Les chiffres sont sans appel : une étude à recensée que sur 327 triathlètes étudiés, 59,9 % ont consommé des anti-inflammatoires durant les trois mois précédant la compétition. Parmi eux, 25,5 % en ont pris la veille, 17,89 % juste avant et 47,4 % pendant la course.

Le principal effet secondaire connu est l’atteinte gastro-intestinale, chez 58,7 % des utilisateurs, et une proportion de 27,7 % a souffert de complications rénales, souvent ignorées. Ces chiffres mettent en lumière les dangers potentiels d’une consommation régulière d’anti-inflammatoires sans surveillance médicale.

Une autre étude a mis en évidence que sur un échantillon de 129 athlètes amateurs, 68 % (n = 88) ont déclaré avoir utilisé des AINS au cours des 12 mois précédents, avec des taux particulièrement élevés chez les triathlètes (84,4 %), les coureurs (70,9 %) et les cyclistes (52,5 %). Parmi eux, l’ibuprofène était de loin le médicament le plus consommé. Ce qui est particulièrement alarmant, c’est que les effets indésirables de ces médicaments étaient mal connus : seulement 26 % des utilisateurs avaient été conseillés par un médecin ou un pharmacien.

Les résultats sont parfois surprenants….

Une étude récente a examiné l’impact de l’ibuprofène sur les athlètes participant à l’ultratrail Western States de 160 km. L’objectif principal était de mesurer l’effet de l’ibuprofène sur l’inflammation entre autres. 29 ultratraileurs ont pris 600 mg d’ibuprofène la veille de la course et 1200 mg le jour de la course, tandis que 25 témoins ont évité tout médicament.

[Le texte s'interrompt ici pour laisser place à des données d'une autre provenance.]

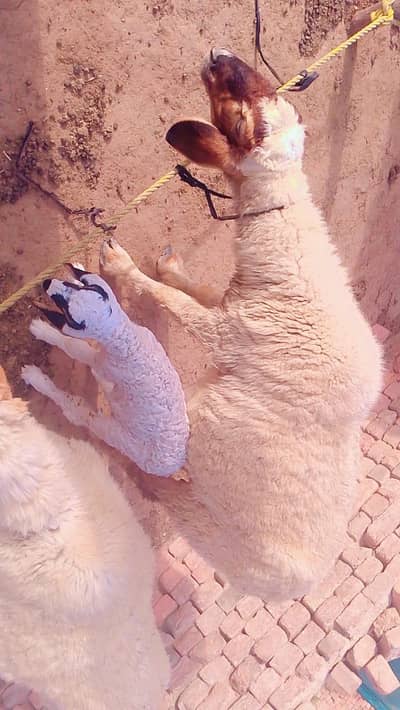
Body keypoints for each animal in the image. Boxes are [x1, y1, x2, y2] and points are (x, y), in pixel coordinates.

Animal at [22, 265, 189, 477]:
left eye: (68, 313)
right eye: (72, 288)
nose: (46, 283)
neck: (123, 336)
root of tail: (172, 463)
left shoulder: (99, 362)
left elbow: (72, 345)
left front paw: (42, 330)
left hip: (115, 434)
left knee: (78, 412)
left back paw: (34, 377)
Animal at [99, 48, 383, 601]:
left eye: (239, 123)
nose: (220, 56)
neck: (286, 257)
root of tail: (299, 588)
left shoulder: (232, 334)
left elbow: (172, 302)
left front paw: (122, 267)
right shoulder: (235, 304)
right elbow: (192, 289)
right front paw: (167, 264)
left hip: (205, 522)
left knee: (156, 486)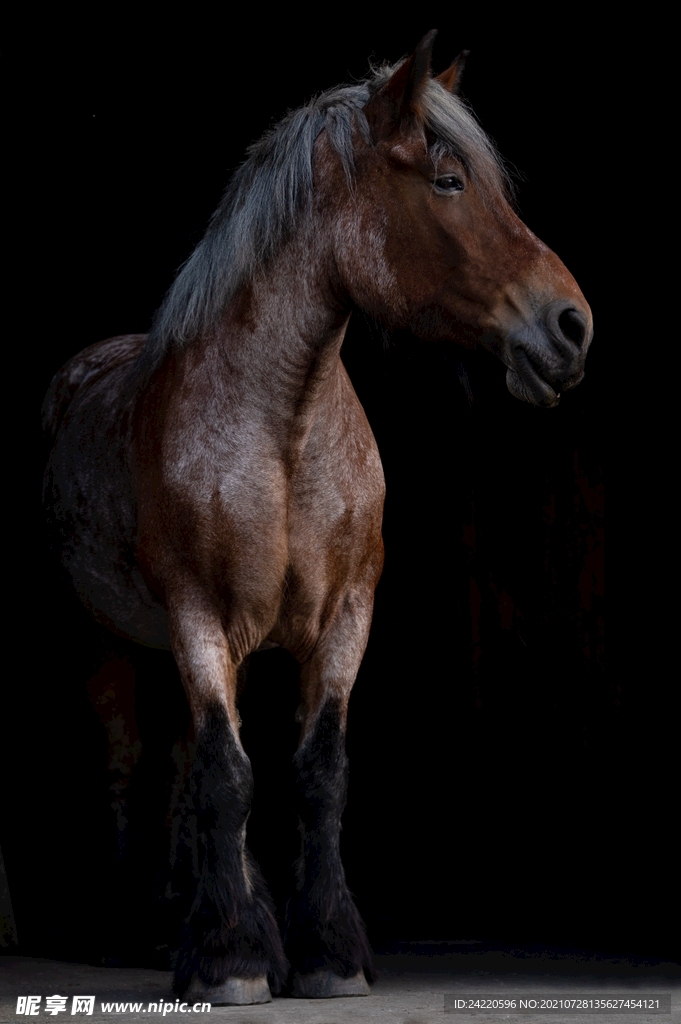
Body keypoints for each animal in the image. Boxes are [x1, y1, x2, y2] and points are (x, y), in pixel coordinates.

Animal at [42, 32, 593, 1006]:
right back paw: (136, 932)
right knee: (127, 761)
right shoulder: (199, 622)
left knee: (178, 766)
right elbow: (230, 777)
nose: (571, 327)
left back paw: (184, 919)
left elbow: (315, 775)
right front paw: (231, 960)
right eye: (449, 181)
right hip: (103, 637)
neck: (283, 431)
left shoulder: (343, 620)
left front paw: (323, 952)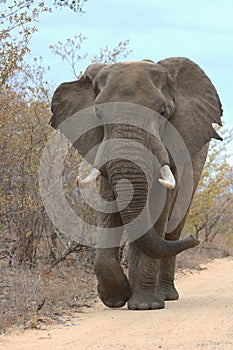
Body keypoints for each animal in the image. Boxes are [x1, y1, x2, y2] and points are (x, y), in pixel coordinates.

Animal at [50, 58, 222, 312]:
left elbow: (159, 209)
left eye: (163, 112)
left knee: (173, 228)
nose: (195, 239)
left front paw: (146, 306)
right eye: (98, 113)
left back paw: (165, 296)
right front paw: (116, 298)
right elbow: (109, 208)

Cette étude met en évidence que l’utilisation d’ibuprofène durant une course de 160 km n’a pas modifié les lésions musculaires ou les douleurs post-course (DOMS), mais a été associée à des signes plus marqués d’inflammation. Ce constat souligne le paradoxe de l’automédication : l’ibuprofène peut masquer la douleur sans prévenir les dégâts réels, et peut même aggraver certains processus inflammatoires et physiopathologiques dans le corps. Ainsi, bien que l’envie de prendre le départ d’une course soit forte, il est essentiel de penser à la santé à long terme, plutôt qu’à la gestion immédiate de la douleur.

Enfin, Le traitement des blessures, notamment les tendinopathies et les inflammations chroniques, qui sont fréquentes chez les sportifs d’endurance, pourrait expliquer cette forte prévalence de consommation d’AINS. Cependant, ce recours à l’automédication peut cacher des symptômes sous-jacents et causer des dommages durables à la santé, tout en agissant comme un simple pansement temporaire. Mieux vaut donc privilégier le repos et la guérison complète pour éviter des complications à long terme et préserver son potentiel physique.

    Ne masque pas la douleur à tout prix

    La douleur est souvent un signal d’alerte, un moyen pour ton corps de te dire qu’il a besoin de repos ou qu’il y a une blessure. Masquer la douleur avec des AINS pour reprendre l’entraînement plus vite n’est pas une solution durable et peut même empirer la situation. Prends le temps de guérir complètement et pense à un retour progressif en écoutant ton corps. Si nécessaire, consulte un professionnel de la santé spécialisé en sport pour des conseils adaptés à ta pratique.

    Alors, la prochaine fois que tu t’apprêtes à prendre un AINS avant une compétition ou un entraînement, réfléchis-y à deux fois. Tu as maintenant les clés pour faire un choix éclairé et préserver ta santé sur le long terme.